(Point correspondence data across multiple images)
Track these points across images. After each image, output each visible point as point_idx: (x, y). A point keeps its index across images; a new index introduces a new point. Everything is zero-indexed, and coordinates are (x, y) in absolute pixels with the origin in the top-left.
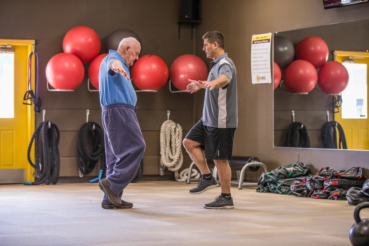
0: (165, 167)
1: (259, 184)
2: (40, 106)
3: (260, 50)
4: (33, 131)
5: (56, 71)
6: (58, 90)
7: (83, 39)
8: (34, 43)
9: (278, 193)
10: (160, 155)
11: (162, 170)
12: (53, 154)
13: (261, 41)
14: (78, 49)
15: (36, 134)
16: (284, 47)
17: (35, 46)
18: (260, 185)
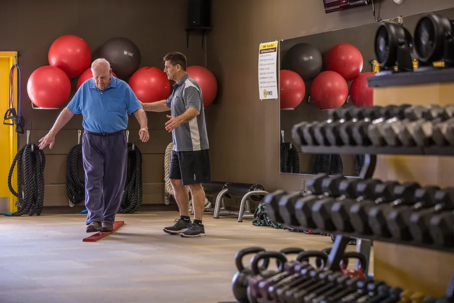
0: (170, 196)
1: (255, 216)
2: (24, 126)
3: (267, 60)
4: (16, 152)
5: (38, 87)
6: (41, 108)
7: (70, 50)
8: (16, 55)
9: (273, 227)
10: (164, 182)
11: (167, 199)
12: (37, 180)
13: (268, 50)
14: (65, 61)
15: (18, 156)
16: (308, 55)
17: (18, 58)
18: (257, 217)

Exercise objective: Turn every line of the entries above into a numbered list, leaving out blank lines. Keep the pictures out of your answer.

Response to this exercise:
1. Track these points across images. After each image, output each visible point as point_idx: (x, y). A point keeps its index across images; a new index introduces a new point. Everything is zero-indexed, and coordinates are (x, y) in absolute pixels with the origin in the top-left.
2. 0: (165, 167)
3. 1: (259, 184)
4. 2: (40, 106)
5. 3: (260, 50)
6. 4: (33, 131)
7. 5: (56, 71)
8. 6: (58, 90)
9. 7: (83, 39)
10. 8: (34, 43)
11. 9: (278, 193)
12. 10: (160, 155)
13. 11: (162, 170)
14. 12: (53, 154)
15. 13: (261, 41)
16. 14: (78, 49)
17. 15: (36, 134)
18. 16: (284, 47)
19. 17: (35, 46)
20. 18: (260, 185)
21. 0: (170, 196)
22. 1: (255, 216)
23. 2: (24, 126)
24. 3: (267, 60)
25. 4: (16, 152)
26. 5: (38, 87)
27. 6: (41, 108)
28. 7: (70, 50)
29. 8: (16, 55)
30. 9: (273, 227)
31. 10: (164, 182)
32. 11: (167, 199)
33. 12: (37, 180)
34. 13: (268, 50)
35. 14: (65, 61)
36. 15: (18, 156)
37. 16: (308, 55)
38. 17: (18, 58)
39. 18: (257, 217)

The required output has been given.